PORT TOWNSEND – After a more-than-two-year partnership, Homeward Bound and the city of Port Townsend are recommending the Cherry Street affordable housing project be handed over to another nonprofit housing developer.
On Monday, the City Council will consider authorizing City Manager John Mauro to negotiate a transfer of the 1.5-acre property and the unfinished apartment building that’s been sitting there since May 2017 to Bayside Housing and Services.
That comes as Homeward Bound faces not only an Oct. 1 deadline to make a $23,000 loan payment to the city but also steeper project costs than expected in May 2018 when the city loaned the nonprofit $925,000 to be repaid over 40 years.
“The project’s original budget had never been adequately vetted and was missing key improvements, such as wiring, plumbing, and insulation,” the nonprofit said in a statement issued Friday.
In that statement, the nonprofit notes that in November 2019 it presented the city with detailed architectural designs by Terrapin Architecture, an updated budget of more than $1.3 million and plans to seek additional funding to finish the project by the end this year.
“However, with no staff to write grants, the volunteer board was extremely limited in its ability to seek the additional funding,” the nonprofit’s statement says.
In May and June, Homeward Bound and the city met to talk about how its existing funding would fall short of the increased project costs and delay the project’s completion.
“The city went on the hook, originally,” Mauro said, referring to a 20-year, $834,000 bond the city took out in May 2018. “That is was meant to fund the engineering, design, permitting and other pre-construction costs. Then we authorized a loan with the expectation that it would be repaid.”
Homeward Bound used that $925,000 loan, in part, to repay a $250,000 loan it had received from the city in April 2017 to cover the cost of barging the 1920s-era Carmel building to Port Townsend from Victoria, B.C.

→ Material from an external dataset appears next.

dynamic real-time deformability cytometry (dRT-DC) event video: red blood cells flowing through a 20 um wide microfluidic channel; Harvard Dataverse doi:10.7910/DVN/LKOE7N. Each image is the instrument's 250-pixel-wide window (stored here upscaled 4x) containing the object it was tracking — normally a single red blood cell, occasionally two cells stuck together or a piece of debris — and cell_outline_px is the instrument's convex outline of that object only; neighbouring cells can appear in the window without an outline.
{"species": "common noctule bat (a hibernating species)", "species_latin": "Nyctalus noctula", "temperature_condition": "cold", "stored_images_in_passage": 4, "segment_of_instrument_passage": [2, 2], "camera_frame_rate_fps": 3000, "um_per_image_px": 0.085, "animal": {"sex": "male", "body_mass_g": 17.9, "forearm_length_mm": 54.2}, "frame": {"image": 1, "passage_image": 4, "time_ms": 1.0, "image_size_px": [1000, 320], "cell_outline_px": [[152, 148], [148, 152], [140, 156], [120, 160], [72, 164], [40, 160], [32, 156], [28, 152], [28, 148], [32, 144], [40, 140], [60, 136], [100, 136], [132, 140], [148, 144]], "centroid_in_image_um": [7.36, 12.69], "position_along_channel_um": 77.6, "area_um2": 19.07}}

Of that $834,000 bond, $307,606 remains unspent and available for Bayside Housing, if the City Council agrees to transfer the project. However, Bayside would not be required to make loan payments, meaning the city would need to budget for bond repayment using money from its general fund.
“The downside here is that this would require the city to continue to budget and pay for the loan payment as an investment toward affordable housing,” Mauro said. “That’s an unfortunate negative to this.”
Beyond authorizing a transfer to Bayside Housing, the council has three other options: do nothing, develop the project itself or sell the property for the highest possible price.
“We could also sell the property, which would be less of a hit to the city,” Mauro said, “but we would lose the opportunity to turn this property into affordable housing.”
Bayside Housing was formed in April 2016 alongside the opening of the Old Alcohol Plant adjacent to the Port Hadlock Marina. It draws revenue from the renovated hotel and accompanying restaurant, and it uses rooms in the renovated hotel for transitional housing for low-income and homeless families and individuals.
According to the city, Bayside Housing has expressed a willingness in meetings to take over the Cherry Street project, the goal of which from the outset has been to begin to address the city’s critical housing shortage by creating eight units of affordable housing.
Since June 2019, the three-story Carmel building has been sitting on a permanent foundation on city-surplused land next to Grace Lutheran Church and across from the Port Townsend golf course. The existing structure featured two stories, each with a pair of two-bedroom apartments. That sits atop a first floor that will offer four studio-size apartments of just less than 400 square feet each.
In its statement, Homeward Bound said it hopes the project’s goal of providing affordable housing units is preserved.
“… We have full faith in Bayside Housing … to bring the Cherry Street project to completion if the Port Townsend City Council chooses to transfer the project.”